– Мы найдём способ, – сказал он твёрдо. – Вместе.

Она кивнула, но когда он развернулся, её пальцы сжали розовый медальон на шее – тот самый, что она носила с первого дня в Призме. В его сердцевине, едва заметная, пульсировала чёрная точка.

Призма замерла, будто затаив дыхание. Глёз стоял на краю трещины, оставленной Ноксом. Внизу клубилась тьма, шепчущая голосами, которые он знал слишком хорошо:

«Зачем ты здесь?»

«Ты только плачешь, пока другие сражаются».

«Они пожалели, что взяли тебя…»

Роза лежала в нескольких шагах, её розовый свет едва теплился. Нокс, спрятавшийся в трещине, шипел:

– Спаси её, если сможешь. Но ты же знаешь – утонешь первым.

Глёз сжал голубой кристалл. Он дрожал, но не от страха. От ярости. От боли. От тысяч раз услышанных слов, которые теперь звучали его голосом.

– Ты… не получишь её, – прошептал он, и кристалл ответил волной тепла.

Глёз провалился в память.

Он снова был ребёнком. Сидел на полу в ванной, прижав колени к груди, пока за дверью гремели родительские голоса. В руках – мокрый листок с рисунком: море, корабль, солнце. Отец вчера бросил его в мусорку: «Хватит заниматься ерундой!»

– Ты так и останешься здесь, – сказал Нокс, приняв облик отца. – Слабый. Никому не нужный.

Глёз поднял глаза. Вместо слёз в них горел синий огонь.

– Я не слабый. Я.… другой.

Он разорвал рисунок. Но не от отчаяния – от освобождения. Бумага превратилась в стаю чаек, которые взмыли вверх, разбивая потолок ванной. Вода хлынула из крана, смывая стены, унося Нокса-отца в водоворот.

Глёз вернулся в реальность и шагнул в трещину перед ним. Тьма обожгла кожу, но кристалл в его руке засветился ярче. Внизу, в ядре страха, пульсировал Нокс – чёрный шар с тысячью глаз.

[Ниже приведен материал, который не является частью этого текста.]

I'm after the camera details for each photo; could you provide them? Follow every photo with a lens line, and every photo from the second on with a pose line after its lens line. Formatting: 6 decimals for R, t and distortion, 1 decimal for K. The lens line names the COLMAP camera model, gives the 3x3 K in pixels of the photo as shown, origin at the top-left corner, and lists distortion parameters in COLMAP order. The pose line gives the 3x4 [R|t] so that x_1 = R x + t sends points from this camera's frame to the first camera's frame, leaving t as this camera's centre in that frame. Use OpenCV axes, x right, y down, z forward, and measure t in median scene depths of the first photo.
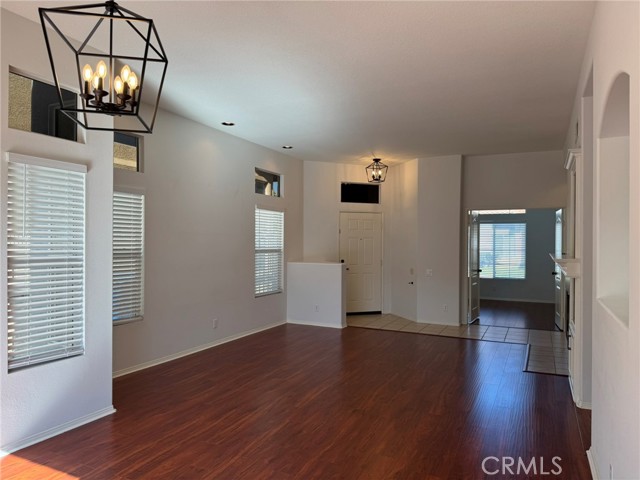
lens RADIAL K [[446.9, 0, 322.0], [0, 446.9, 237.8], [0, 0, 1]] dist [-0.002410, -0.006419]
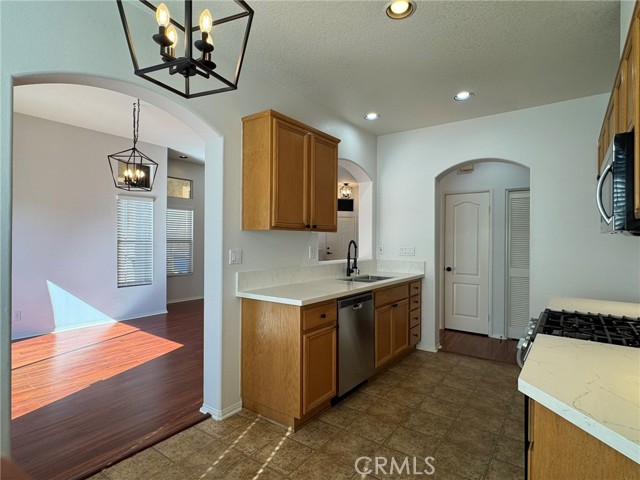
lens RADIAL K [[344.3, 0, 319.0], [0, 344.3, 240.2], [0, 0, 1]] dist [0.003851, 0.000368]
pose [[0.981016, 0.001048, -0.193924, 0.624793], [0.001401, 0.999921, 0.012491, 0.023194], [0.193921, -0.012526, 0.980937, -0.529530]]
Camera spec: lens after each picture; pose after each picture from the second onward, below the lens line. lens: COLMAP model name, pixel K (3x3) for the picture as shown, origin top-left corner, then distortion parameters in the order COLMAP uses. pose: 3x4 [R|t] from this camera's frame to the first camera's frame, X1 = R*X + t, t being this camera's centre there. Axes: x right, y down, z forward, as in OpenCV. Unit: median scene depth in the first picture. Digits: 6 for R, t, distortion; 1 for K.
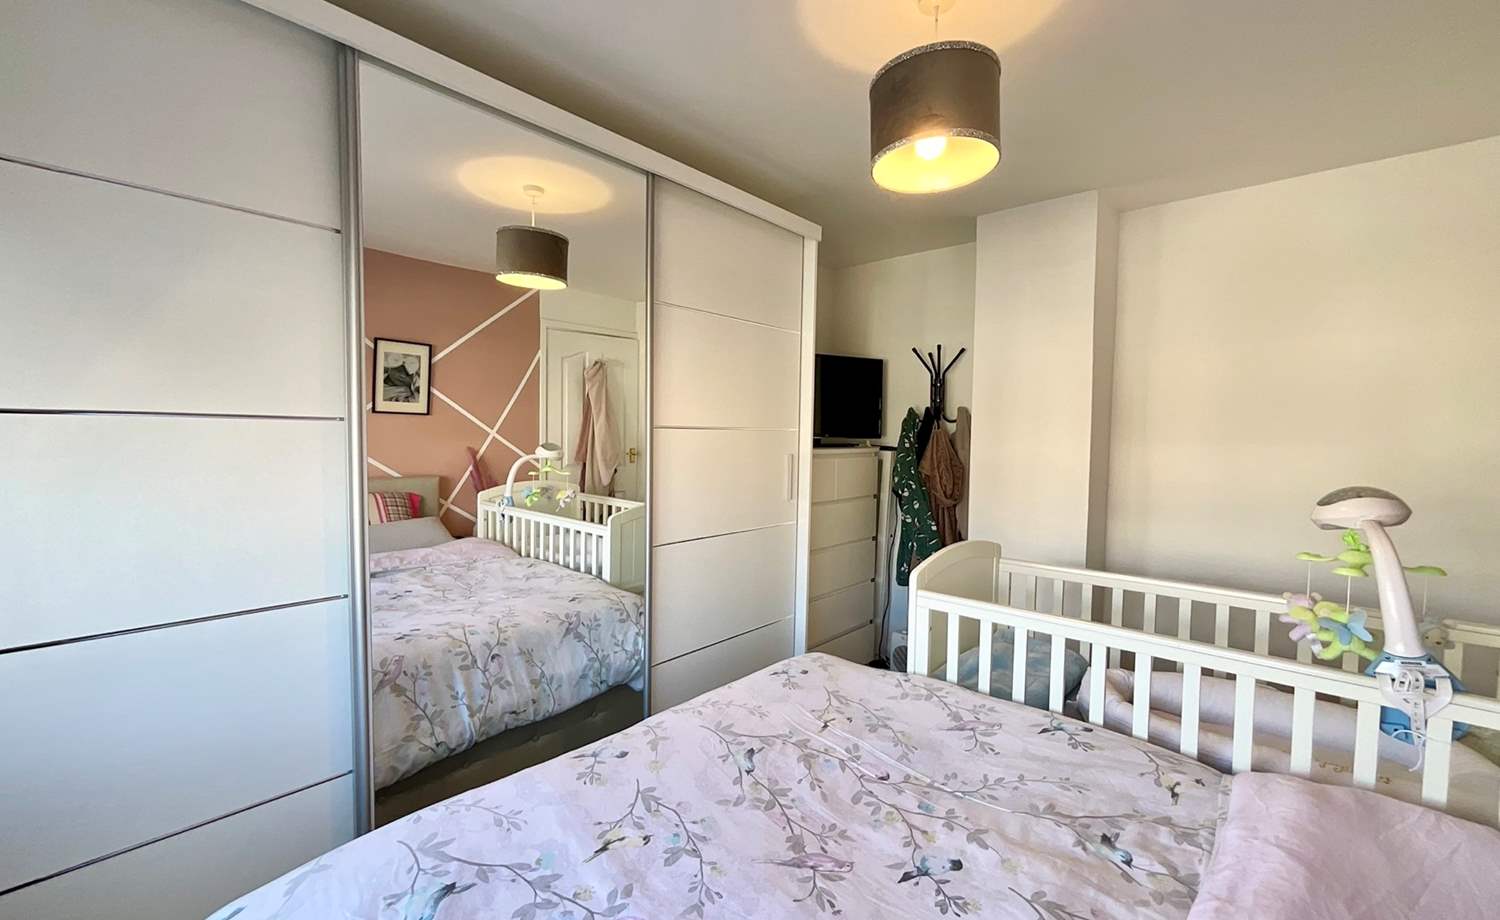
lens RADIAL K [[614.2, 0, 743.0], [0, 614.2, 461.4], [0, 0, 1]] dist [-0.011955, 0.006923]
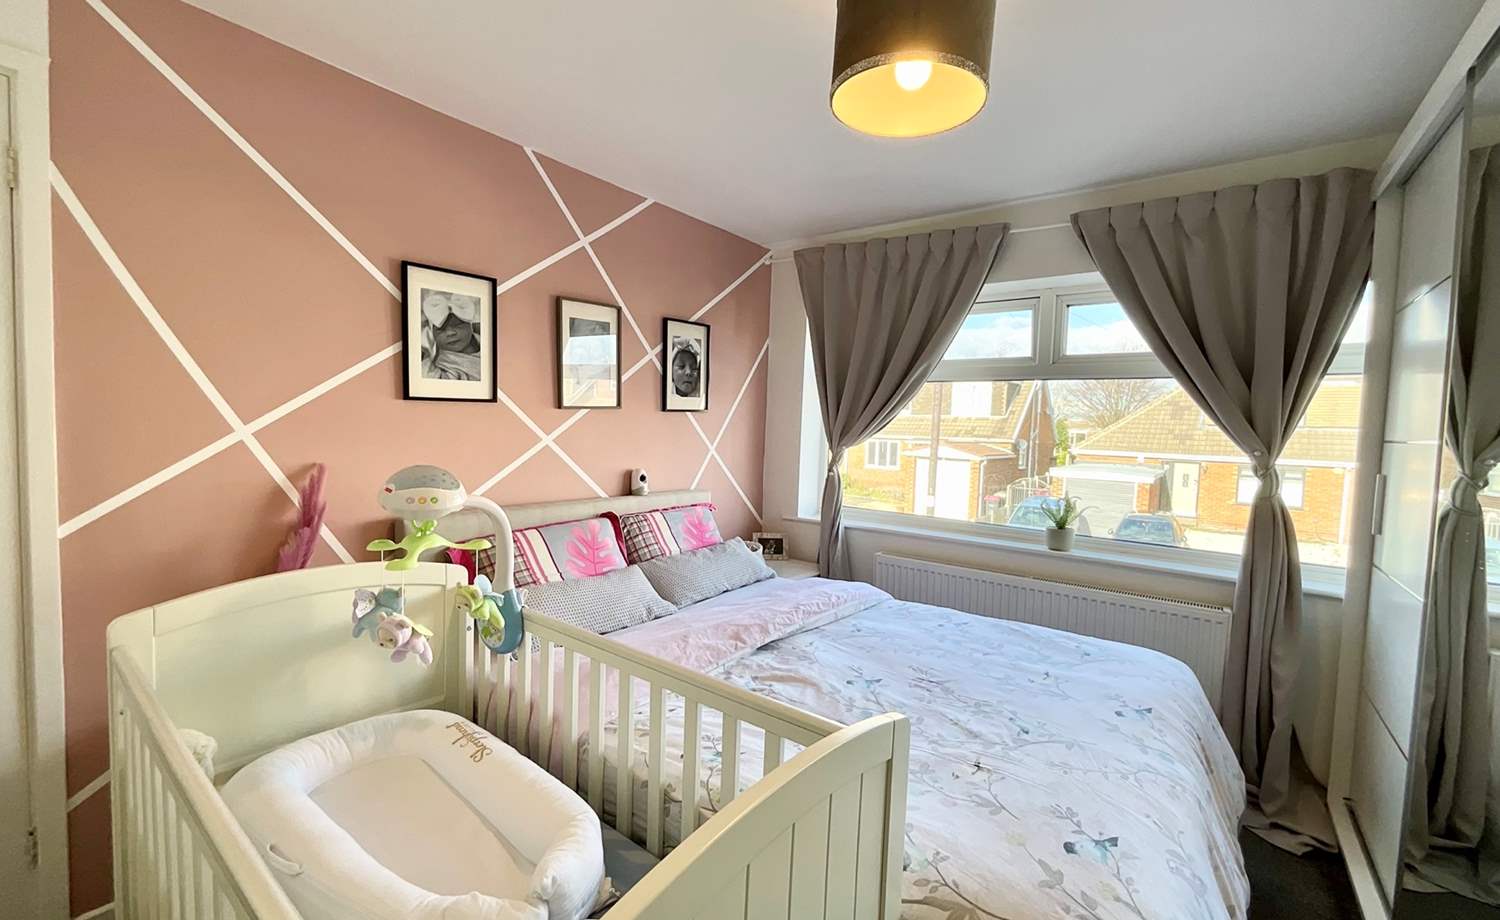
lens RADIAL K [[614.2, 0, 743.0], [0, 614.2, 461.4], [0, 0, 1]] dist [-0.011955, 0.006923]
pose [[-0.995490, -0.044444, -0.083811, 0.724422], [-0.052743, 0.993633, 0.099553, -0.094258], [0.078853, 0.103524, -0.991496, 2.311648]]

– Ты осмелился? – заревел он. – Я съем твою душу!

– Попробуй, – Глёз разжал ладонь.

Кристалл взорвался голубым сиянием. Вместо того чтобы бить в Нокса, свет обнял тьму, как океан обнимает шторм. Стены трещины задрожали, отражая воспоминания:

– Глёз, прикрывающий Жёнола от обрушившейся колонны в музее.

– Его слёзы, заставившие Кайрона остановиться перед роковым шагом.

– Тихий разговор с Ситом, после которого тот даже улыбнулся.

– Что ты делаешь?! – Нокс забился, его глаза лопались, как пузыри.

– Ты говорил, я только плачу, – Глёз шёл вперёд, и с каждым шагом трещина затягивалась. – Но слёзы – не слабость. Они… правда. А правда разрушает ложь.

Нокс взвыл, сжимаясь в комок. Глёз наклонился, подняв чёрный осколок – последний след тени.

– Я не боюсь быть собой. Даже если это значит – плакать.

Призма вздохнула, трещины на стенах затянулись перламутром. Роза пришла в себя, её шрам потускнел.

– Ты… как? – она коснулась его лица, где высыхали следы слёз.

– Я понял, – он улыбнулся впервые за всё время. – Чтобы победить страх, надо не сражаться, а принять. Дать ему место… но не власть.

Роза рассмеялась, и её смех звенел, как хрустальный колокол:

– Зерал говорил, что это невозможно.

– Зерал не плакал в три часа ночи над разбитой чашкой, – Глёз помог ей подняться.

Нокс исчез, но в воздухе висел его последний шёпот:

– Это не конец…

– Знаю, – Глёз сжал кристалл, теперь сиявший, как полярная звезда. – Но теперь я знаю, где брать свет.

В комнате Глёза появилось окно. За ним плескалось море – настоящее, без тени страха. Роза, глядя на волны, незаметно коснулась медальона. Чёрная точка в нём уменьшилась.

– Спасибо, – прошептала она.

– За что?

Роза промолчала.

Они вышли в зал, где их ждали остальные. Даже Сит хмыкнул, увидев кристалл Глёза – теперь не голубой, а глубокого аквамарина, цвета океана после шторма.

Роза решила привести Глёза в библиотеку.